Education is no longer taking place only in the classroom, as education-related videos on YouTube are viewed twice as often as Animal videos of the same channel. Video-based education YouTube channels like CrashCourse by John Green and his brother Hank, Vsauce by Michael Stevens, Kevin Lieber and Jake Roper, and Derek Muller’s Veritasium are offering education as entertainment to the masses revolutionizing learning.
Khan Academy, a leader in short education-related videos, has about 2.2 million YouTube subscribers. Independent video education providers such as CrashCourse count 3.1 million subscribers while Veritasium by Muller 2.4 million. Vsauce’s three channels combine for a staggering 15 million subscribers.

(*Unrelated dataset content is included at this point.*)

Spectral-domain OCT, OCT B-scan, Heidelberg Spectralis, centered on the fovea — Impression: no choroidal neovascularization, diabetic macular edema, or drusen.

The channels’ popularity rests in the way these individuals choose to explain complex concepts and even seemingly-boring ideas. They use humor and are permeated by a distinct, upbeat personality which makes them more appealing to modern-day learners who may have shorter attention spans.
“Entertainment is the top priority to keep (viewers’) minds from wandering,” says Derek Muller. “If you’re not getting people engaged, you’re not going to reach a big audience.”

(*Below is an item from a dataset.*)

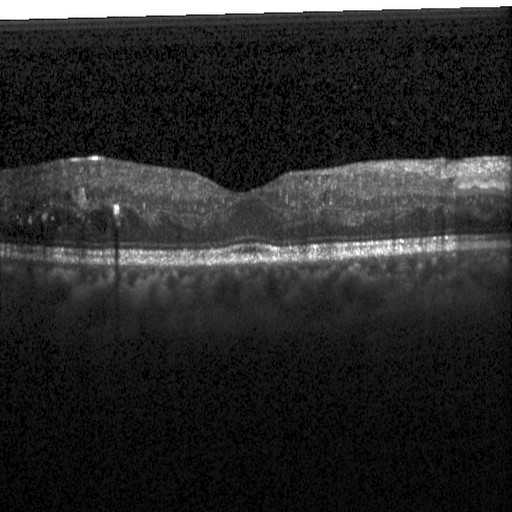 OCT B-scan showing DME.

Muller says that although face-to-face learning cannot be entirely replaced, YouTube provides a different advantage, as it offers education to millions of people easily and efficiently. A lecture has a limited audience capacity, but not a YouTube video — which can get millions of views and be watched at any time.
Hank Green of CrashCourse says that their objective is to offer educational resources that can be used in the classroom and bring in valuable interaction, writes Forbes. His brother John Green believes YouTube is already a sound education tool:
“Every school day I get dozens …messages from students and teachers telling me how our work is being used in schools across America and the whole world. This world of infinite information is empowering . .. The tools to learn and thrive in this world are still adapting, but I’m so thrilled that YouTube has become such a powerful tool for education,” Hank Green said in a Metro.us article.
For Muller the educational revolution will take place by leveraging the Internet and social media. This is an ecosystem where students are “curious and ask questions” he says.
“They can search something on Google and get responses immediately; they are not as powerless. They may not have friends who are expert linguists, but there surely are people on Google who are.”
Despite the popularity of YouTube videos among millennials and other learners comfortable with an online format, teachers have been slow to use or even allow YouTube in the classroom, mostly due to security and student control concerns.
The issues technology in the classroom breeds were discussed recently at AL.com’s Huntsville hub where students and teachers visited WHNT News Channel 19 to examine the role of technology in business and education. The discussion unveiled the concerns and challenges when integrating tech in the classroom.
Policing Internet use, financial resources, plagiarism and a withdrawal from social interaction were among the issues raised.